Strategy How it works When to use
"soft" (default) Average class probabilities across probes, then argmax When all classifiers support predict_proba()
"hard" Majority vote on predicted labels When using classifiers like Ridge that lack predict_proba()
# Soft voting (default) — requires predict_proba support
ensemble = ProbeEnsemble([p1, p2], voting="soft")

# Hard voting — works with any classifier
ensemble = ProbeEnsemble([p1, p2, p3], voting="hard")

Weighted voting

Give more weight to probes you trust more:

ensemble = ProbeEnsemble(
    [p1, p2, p3],
    weights=[2.0, 1.0, 1.0],  # p1 gets double weight
    voting="soft",
)

Weights are normalized to sum to 1 internally.


Factory construction

Create ensembles from config dicts sharing a common model. This avoids repeating the model name and shared parameters:

ensemble = ProbeEnsemble.from_configs(
    model="meta-llama/Llama-3.1-8B-Instruct",
    configs=[
        {"layers": -1, "classifier": "logistic_regression"},
        {"layers": -1, "classifier": "svm"},
        {"layers": 16, "classifier": "ridge"},
    ],
    voting="hard",    # required when using Ridge
    device="auto",    # shared kwargs
)

Bootstrap stability analysis

Clone a single probe into N bootstrap resamples to measure how stable predictions are across different training subsets:

base_probe = Probe(
    model="meta-llama/Llama-3.1-8B-Instruct",
    layers=-1,
    classifier="logistic_regression",
)

ensemble = ProbeEnsemble.bootstrap(base_probe, n_resamples=10, random_state=42)
ensemble.fit(positive_prompts, negative_prompts)

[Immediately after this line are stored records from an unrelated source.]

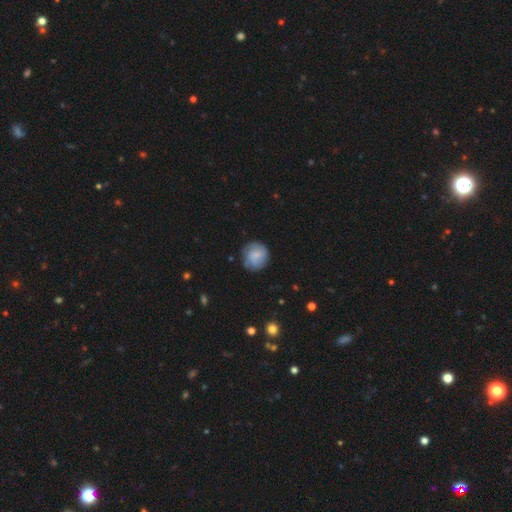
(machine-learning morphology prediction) The model was most divided on "smooth or featured": smooth: 69%, featured or disk: 23%, star or artifact: 7%. More confident: how rounded — round (90%); merging — none (77%).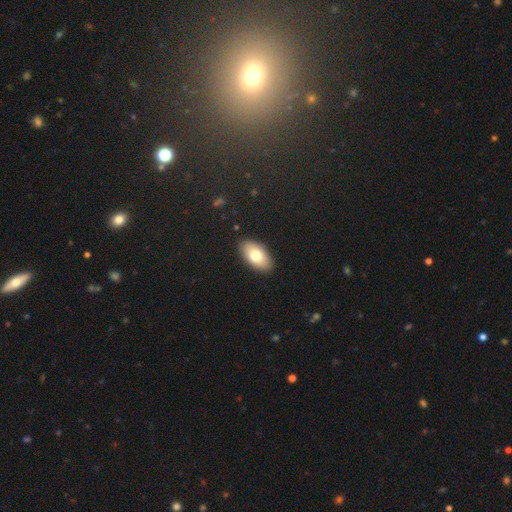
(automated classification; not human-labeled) smooth_or_featured: smooth (p=0.75) [alt: featured or disk p=0.18]
how_rounded: in between (p=0.94) [alt: round p=0.04]
merging: none (p=0.89) [alt: minor disturbance p=0.08]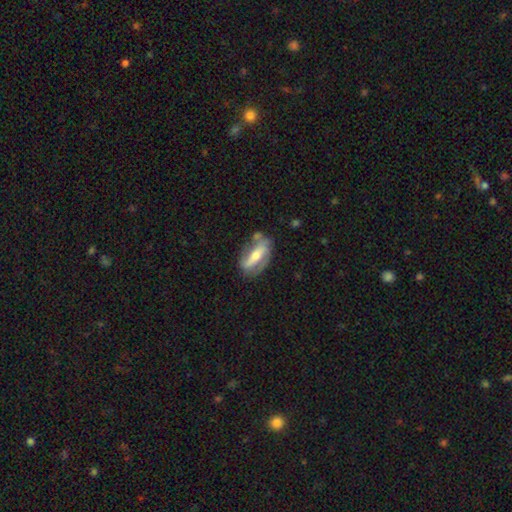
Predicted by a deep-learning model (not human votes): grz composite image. It shows a featured or disk galaxy (67%) with a strong bar (59%), spiral arms (69%) and a moderate central bulge (57%). Merging: none (63%).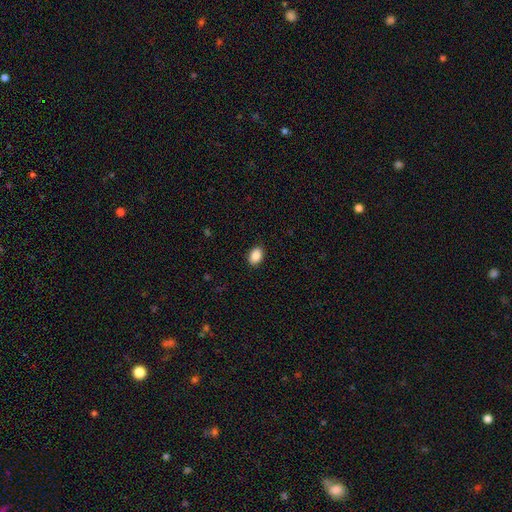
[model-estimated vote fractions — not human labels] This appears to be a smooth galaxy with no disk features (89%) that is in between round and cigar-shaped (80%). Merging: none (90%).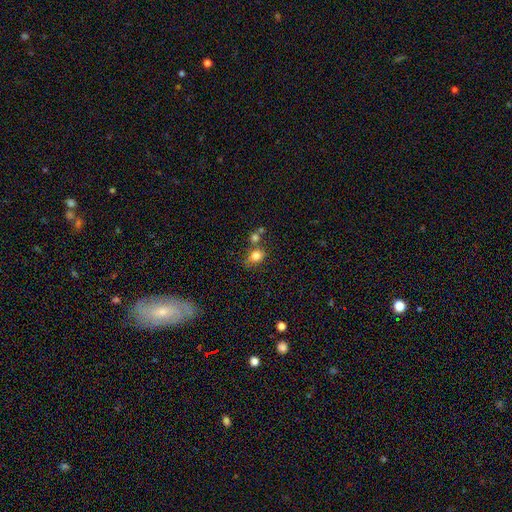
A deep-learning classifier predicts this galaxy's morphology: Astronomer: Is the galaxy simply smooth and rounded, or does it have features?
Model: smooth — 80%.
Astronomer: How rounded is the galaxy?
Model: round — 51% (runner-up: in between, 47%).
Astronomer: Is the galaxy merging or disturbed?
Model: none — 57%.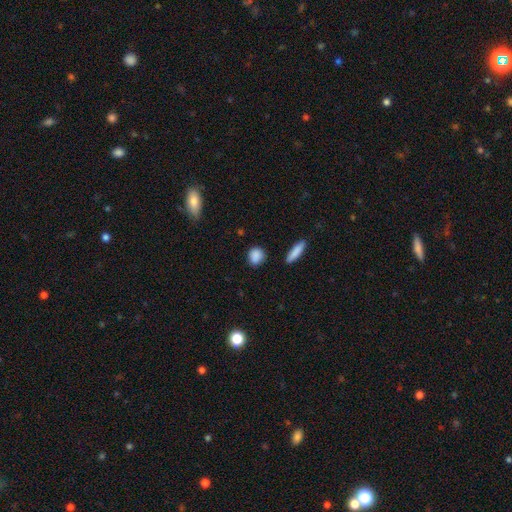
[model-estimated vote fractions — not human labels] Smooth or featured?
  - smooth: 88% *
  - star or artifact: 8%
  - featured or disk: 4%
How rounded?
  - round: 68% *
  - in between: 27%
  - cigar-shaped: 4%
Merging?
  - none: 85% *
  - minor disturbance: 10%
  - major disturbance: 2%
  - merger: 2%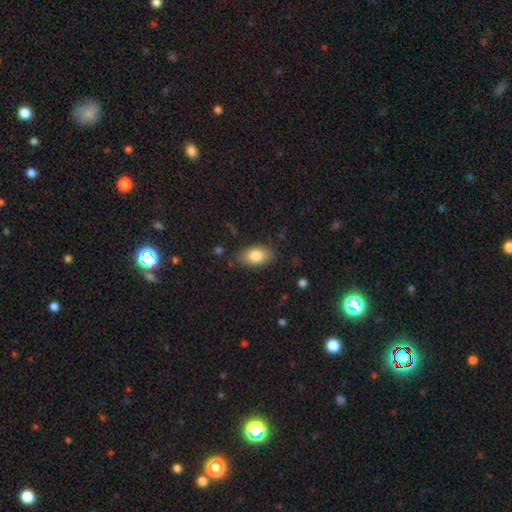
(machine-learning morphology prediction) Smooth or featured? Predicted: smooth (p=0.82). How rounded? Predicted: in between (p=0.92). Merging? Predicted: none (p=0.84).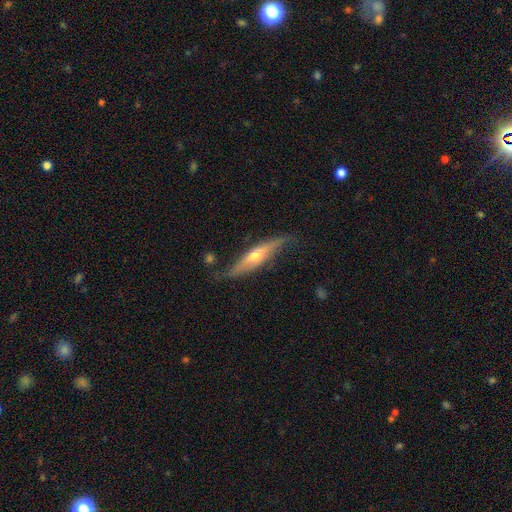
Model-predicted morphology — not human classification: Q: Smooth or featured?
A: featured or disk (69%); runner-up: smooth (25%)
Q: Edge-on disk?
A: yes (86%); runner-up: no (14%)
Q: Edge-on bulge?
A: rounded (87%); runner-up: none (8%)
Q: Merging?
A: none (70%); runner-up: minor disturbance (22%)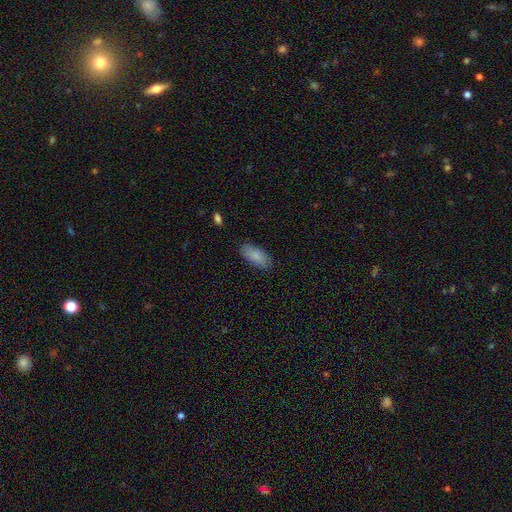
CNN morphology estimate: Smooth or featured: smooth — 85% (featured or disk — 8%)
How rounded: in between — 89% (cigar-shaped — 9%)
Merging: none — 85% (minor disturbance — 11%)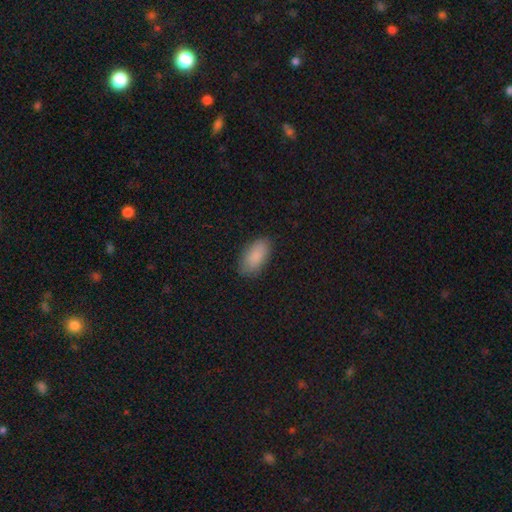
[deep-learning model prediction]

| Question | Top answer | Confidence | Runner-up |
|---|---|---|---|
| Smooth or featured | smooth | 88% | star or artifact (6%) |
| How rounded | in between | 93% | cigar-shaped (5%) |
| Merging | none | 85% | minor disturbance (11%) |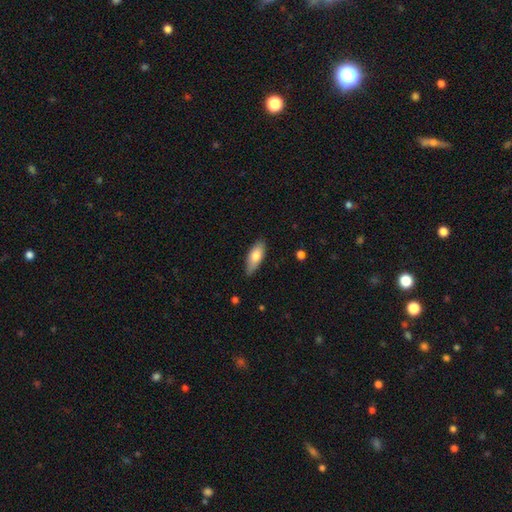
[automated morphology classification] type=smooth (74%); roundness=in between (74%); merging=none (81%).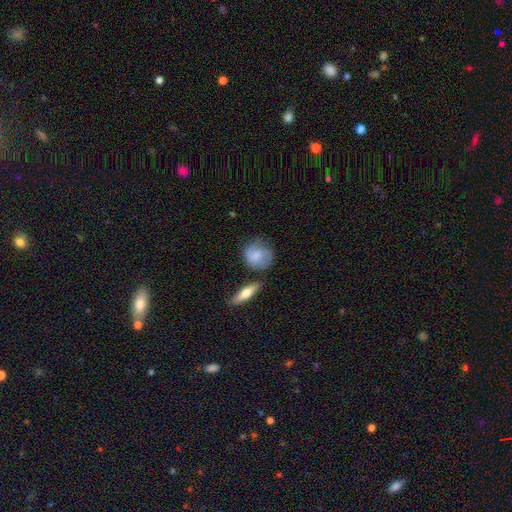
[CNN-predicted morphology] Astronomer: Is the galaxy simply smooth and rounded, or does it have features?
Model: smooth — 64%.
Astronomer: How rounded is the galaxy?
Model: round — 74%.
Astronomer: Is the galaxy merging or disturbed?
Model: none — 62%.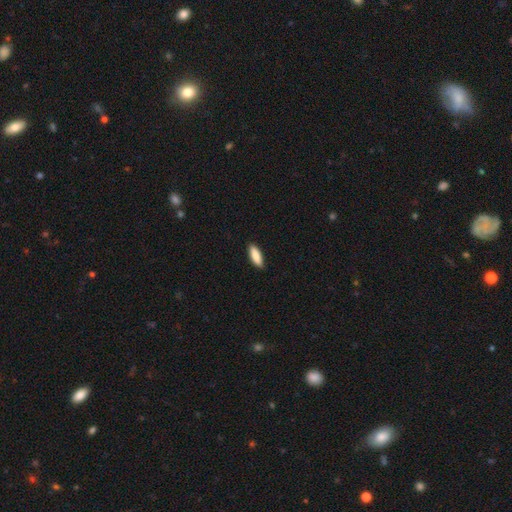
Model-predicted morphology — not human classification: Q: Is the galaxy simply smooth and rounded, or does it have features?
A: smooth — 87%.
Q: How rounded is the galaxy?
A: in between — 61%.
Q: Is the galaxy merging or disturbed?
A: none — 89%.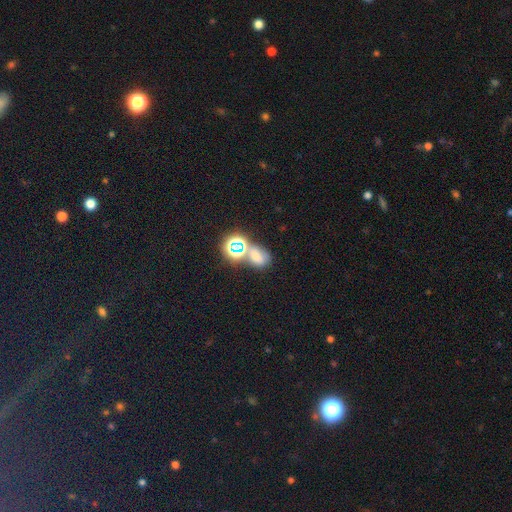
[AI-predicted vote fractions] The model was most divided on "merging": none: 43%, merger: 36%, minor disturbance: 14%, major disturbance: 8%. Remaining: smooth or featured — smooth (49%).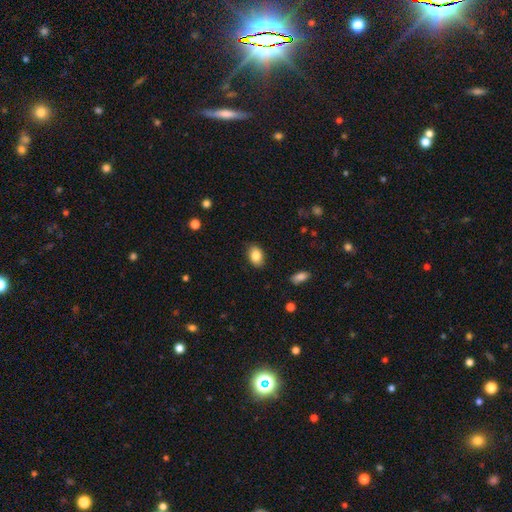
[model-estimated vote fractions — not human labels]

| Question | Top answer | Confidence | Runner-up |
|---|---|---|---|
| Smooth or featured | smooth | 85% | star or artifact (8%) |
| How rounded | in between | 82% | round (17%) |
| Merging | none | 86% | minor disturbance (10%) |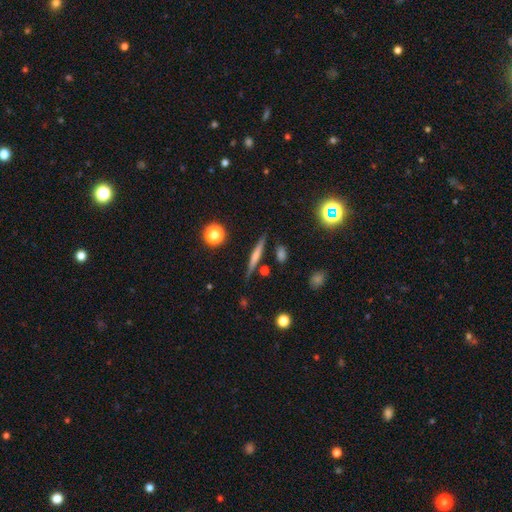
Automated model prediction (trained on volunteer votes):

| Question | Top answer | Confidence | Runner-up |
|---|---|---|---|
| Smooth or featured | smooth | 47% | featured or disk (44%) |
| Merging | none | 82% | minor disturbance (11%) |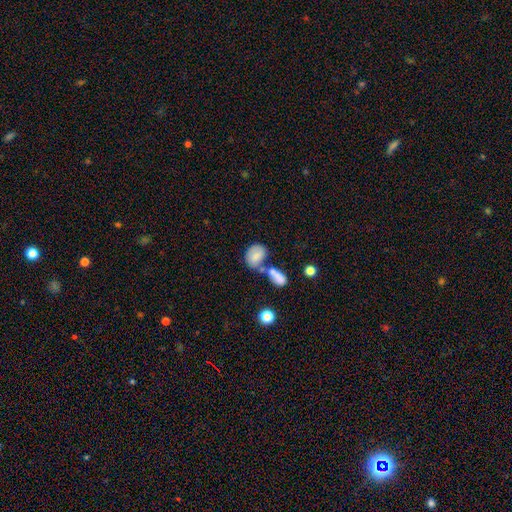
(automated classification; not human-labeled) The model was most divided on "merging": merger: 46%, none: 34%, minor disturbance: 13%, major disturbance: 7%. More confident: smooth or featured — smooth (76%); how rounded — in between (67%).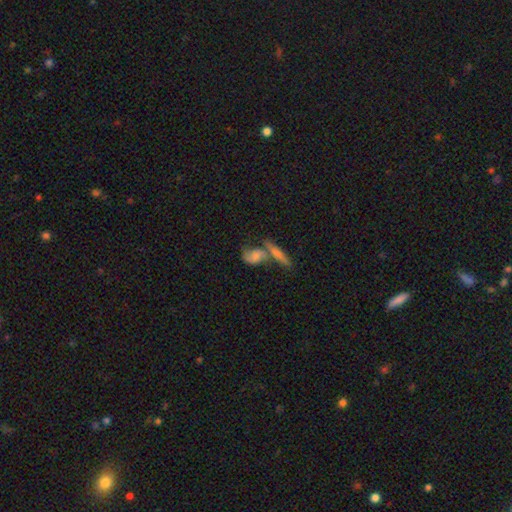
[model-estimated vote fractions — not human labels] This is possibly a featured or disk galaxy (47%). Merging: possibly merger (48%).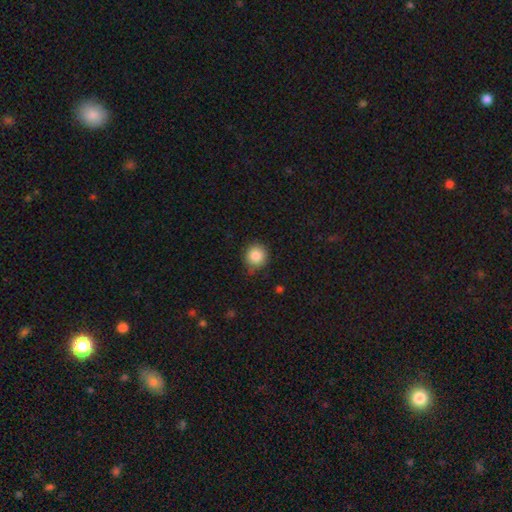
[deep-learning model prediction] Smooth or featured? Predicted: smooth (p=0.86). How rounded? Predicted: round (p=0.92). Merging? Predicted: none (p=0.79).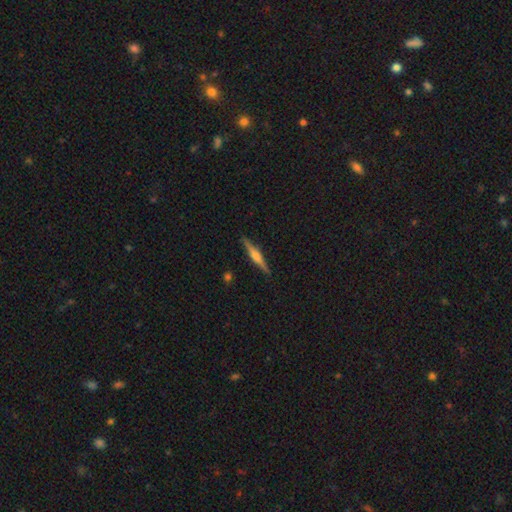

# Per-sample uncertainty: high std = ensemble members disagree
uncertainty = ensemble.prediction_std(test_prompts)  # (n_samples,)

prediction_std() returns the standard deviation of the positive-class probability across ensemble members. High values indicate samples where the probe is unreliable — useful for flagging borderline cases or identifying data distribution shifts.

Interpreting uncertainty

prediction_std Interpretation
< 0.05 High confidence — members agree
0.05 – 0.15 Moderate uncertainty
> 0.15 Low confidence — consider manual review

These thresholds are approximate and task-dependent. Calibrate on your own data.


Group-balanced bootstrap

When your training data has groups (e.g., different prompt sources or categories), ensure each bootstrap resample draws evenly from all groups:

ensemble = ProbeEnsemble.bootstrap(base_probe, n_resamples=10, random_state=42)
ensemble.fit(
    positive_prompts, negative_prompts,
    groups=group_labels,      # group-balanced resampling
    sample_weight=weights,    # optional per-sample importance weights
)

Each ensemble member draws ceil(total / n_groups) samples from each group. Without groups, standard bootstrap resampling can under-represent minority groups.

Note

groups is only used in bootstrap mode. Passing it to a non-bootstrap ensemble emits a warning.


Save and load

ensemble.save("my_ensemble.pkl")
loaded = ProbeEnsemble.load("my_ensemble.pkl")
predictions = loaded.predict(test_prompts)

Performance notes

  • Activation extraction happens once. The ensemble performs a single warmup pass covering all layers needed by any member probe. Individual fit() and predict() calls hit the cache.
  • Cost scales with number of probes, not model forward passes. Adding more ensemble members is cheap if they share cached activations.
  • Bootstrap ensembles are particularly efficient since all members use the same model, layers, and pooling — only the training data subset differs.